Charles M. Russell (1864–1926)
The Stand. Crossing the Missouri, ca. 1889
Oil on canvas
Amon Carter Museum, Fort Worth, Texas
1965.40
This early, somewhat monochromatic painting depicts two separate subjects that served as illustrations for a book titled Studies in Western Life, which appeared in 1890. The illustrations were accompanied by a text authored by Montana pioneer Granville Stuart. On the upper portion of the painting, Russell shows a “stand,” or “still hunt,” a brutally effective method of killing large numbers of buffalo that was widely employed in the slaughter of the herds in Montana during the 1870s and 1880s. The hunter concealed himself in a place where the animals could not detect him with their keen sense of smell. He then chose an animal near the edge of the herd and shot it with his large-caliber buffalo rifle.
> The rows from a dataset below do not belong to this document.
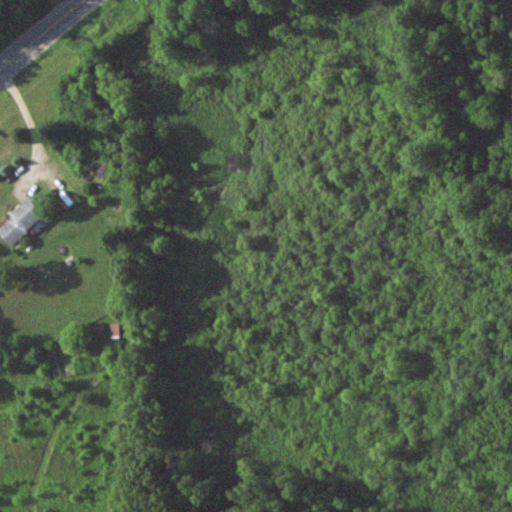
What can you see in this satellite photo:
road: (40, 33)
road: (25, 120)
building: (21, 222)
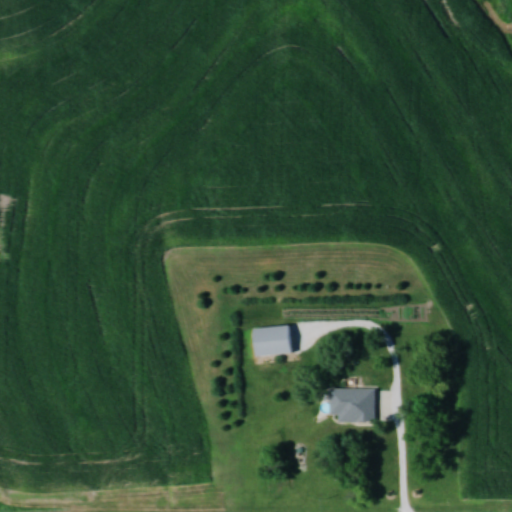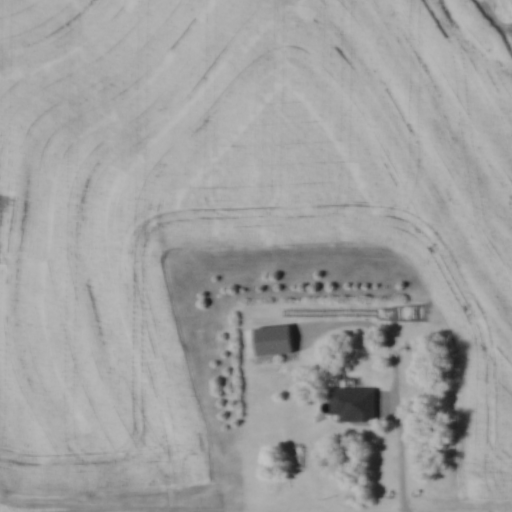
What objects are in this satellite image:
building: (275, 340)
building: (354, 404)
road: (406, 453)
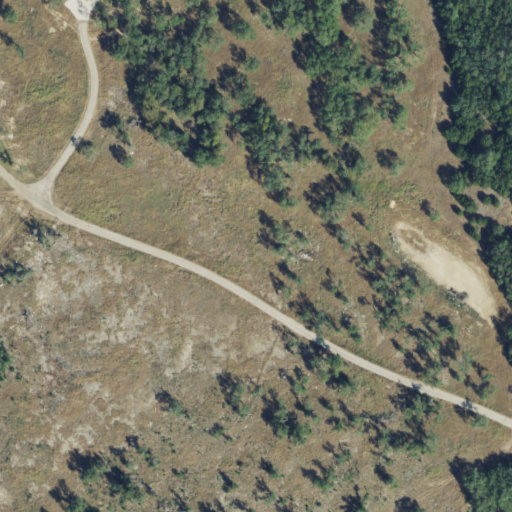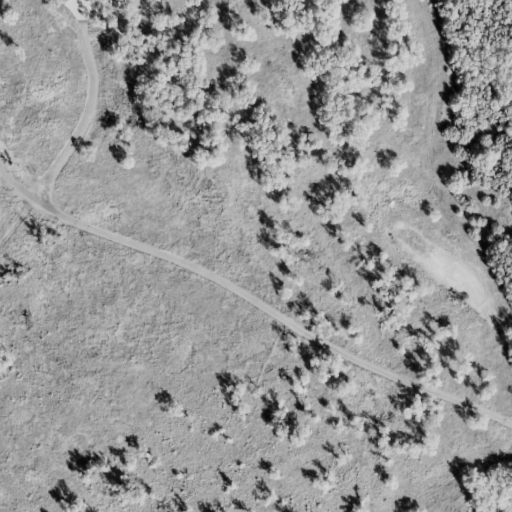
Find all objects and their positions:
building: (78, 7)
road: (88, 109)
road: (253, 300)
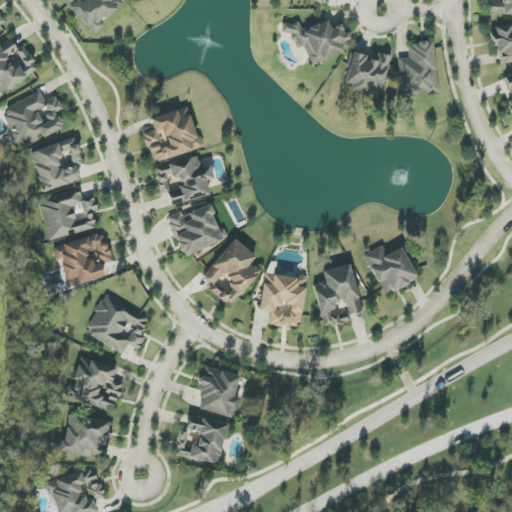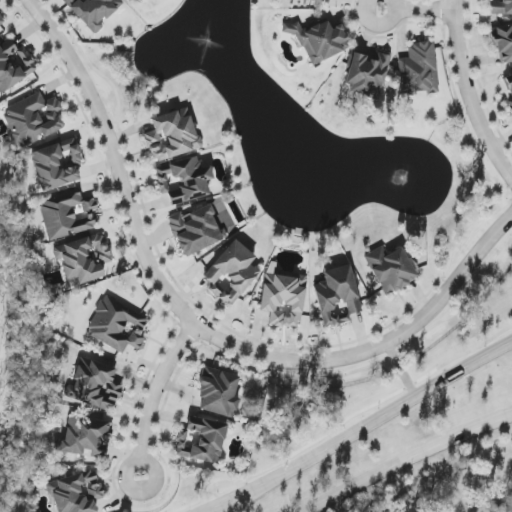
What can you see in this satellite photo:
building: (320, 1)
building: (500, 7)
building: (93, 11)
road: (415, 12)
building: (1, 21)
fountain: (207, 40)
building: (320, 40)
building: (503, 43)
building: (14, 65)
building: (418, 69)
building: (367, 75)
building: (509, 90)
road: (467, 93)
building: (33, 120)
building: (172, 135)
building: (57, 164)
fountain: (400, 178)
building: (183, 180)
building: (67, 214)
building: (196, 230)
building: (83, 259)
building: (390, 269)
building: (231, 273)
building: (337, 296)
building: (283, 299)
building: (117, 326)
road: (201, 327)
road: (401, 371)
building: (95, 385)
building: (218, 393)
road: (152, 395)
road: (377, 421)
building: (85, 437)
building: (201, 440)
road: (405, 460)
road: (441, 476)
building: (76, 493)
road: (220, 502)
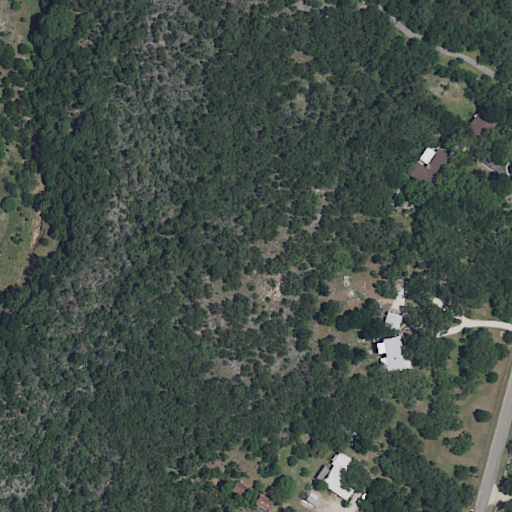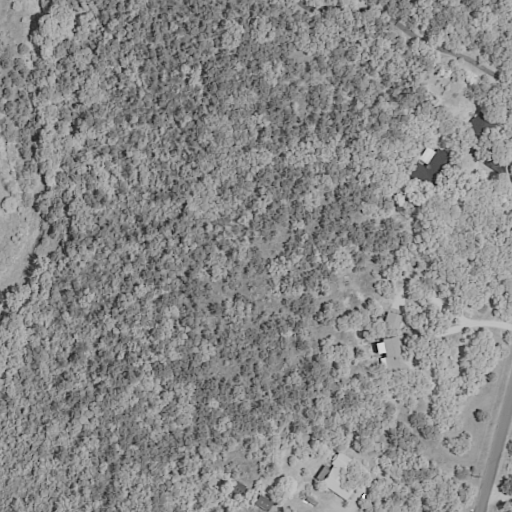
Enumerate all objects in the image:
road: (434, 47)
road: (499, 171)
road: (468, 320)
building: (390, 355)
road: (493, 444)
building: (335, 477)
road: (496, 496)
building: (263, 503)
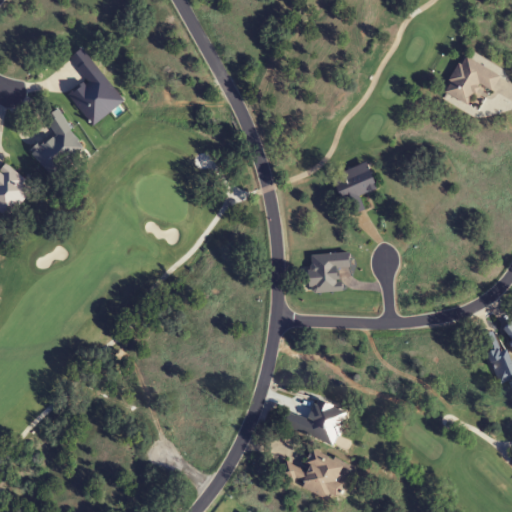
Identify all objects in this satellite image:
building: (470, 81)
road: (3, 88)
building: (93, 92)
building: (59, 140)
building: (354, 182)
building: (11, 190)
road: (276, 255)
park: (281, 291)
road: (386, 291)
road: (402, 322)
building: (499, 360)
road: (189, 472)
building: (318, 476)
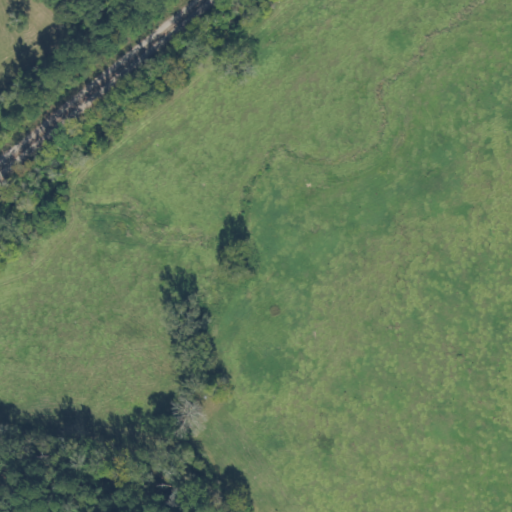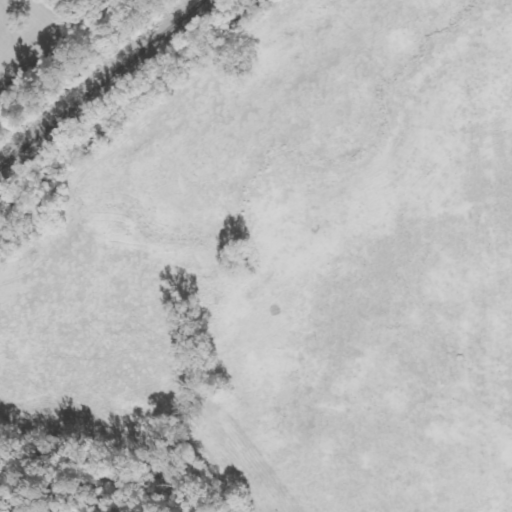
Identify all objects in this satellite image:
railway: (97, 80)
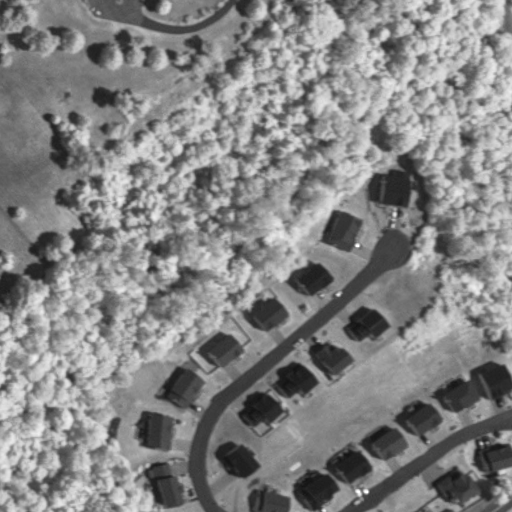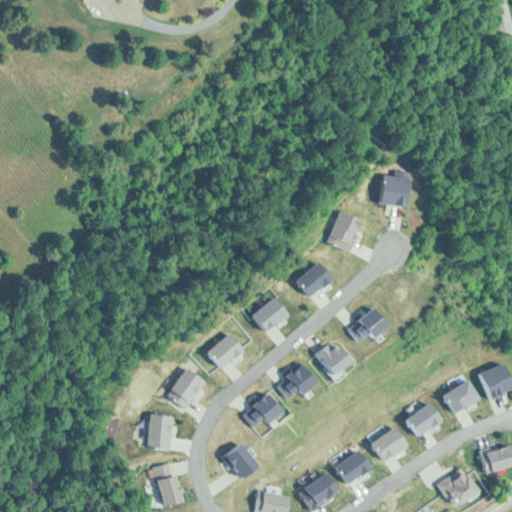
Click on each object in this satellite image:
road: (297, 5)
building: (386, 189)
building: (339, 230)
road: (387, 231)
road: (363, 251)
building: (309, 279)
road: (321, 301)
road: (338, 310)
building: (265, 313)
building: (357, 324)
road: (279, 338)
building: (223, 349)
building: (327, 360)
road: (270, 369)
road: (237, 374)
building: (490, 378)
building: (288, 381)
building: (182, 387)
building: (455, 397)
road: (234, 399)
road: (496, 406)
road: (199, 410)
building: (256, 410)
building: (420, 418)
road: (467, 421)
building: (156, 431)
road: (481, 435)
road: (186, 442)
building: (382, 442)
road: (430, 443)
building: (490, 456)
building: (235, 459)
road: (184, 465)
building: (349, 466)
road: (396, 468)
road: (425, 471)
building: (159, 483)
road: (212, 483)
building: (460, 483)
building: (454, 487)
building: (176, 488)
building: (314, 489)
road: (360, 491)
road: (205, 501)
building: (265, 501)
road: (504, 506)
road: (318, 509)
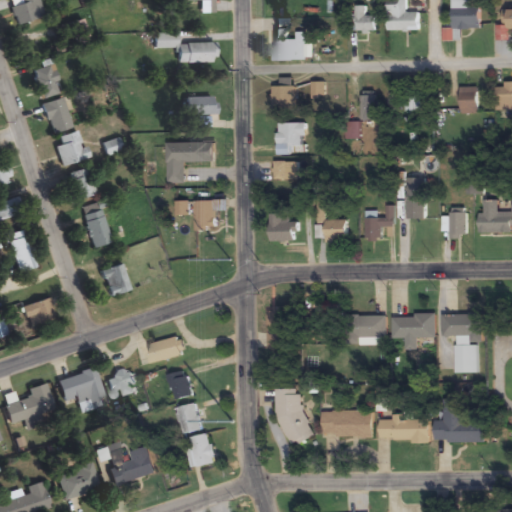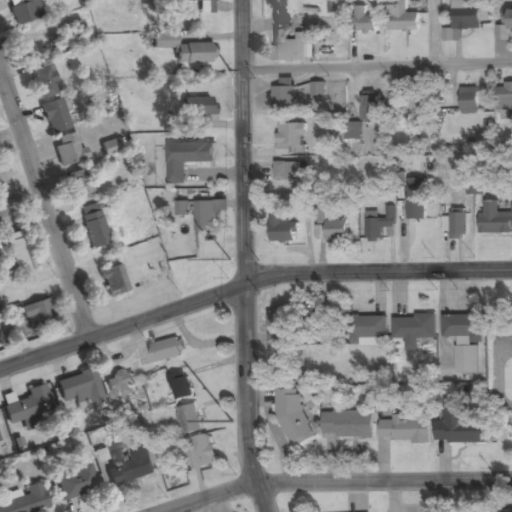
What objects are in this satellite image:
building: (417, 1)
building: (200, 5)
building: (23, 11)
building: (465, 15)
building: (401, 17)
building: (509, 19)
building: (364, 21)
building: (75, 30)
building: (289, 46)
building: (183, 50)
road: (377, 65)
power tower: (228, 70)
building: (42, 83)
building: (504, 97)
building: (284, 99)
building: (469, 101)
building: (414, 103)
building: (369, 106)
building: (196, 107)
building: (53, 117)
building: (354, 129)
building: (291, 139)
building: (109, 148)
building: (68, 150)
building: (186, 159)
building: (3, 173)
building: (79, 185)
building: (416, 199)
road: (43, 205)
building: (183, 209)
building: (7, 210)
building: (208, 214)
building: (494, 220)
building: (379, 224)
building: (458, 225)
building: (93, 227)
building: (283, 229)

When the animal fell to the ground, the rest of the herd would not flee, but instead mill around the dying animal. Because of this, a hunter could kill a large number of the animals in quick succession from a single position. It is written that the official record for a single hunter utilizing this method was approximately 120 buffalo within forty-five minutes. The scene on the lower part of Russell’s painting shows the Montana buffalo herds in happier days, when their numbers were large and they roamed more freely on the plains. By the time Russell first arrived in the Montana Territory in 1881, the buffalo herds were already greatly reduced and on their way to near-extinction in the wild.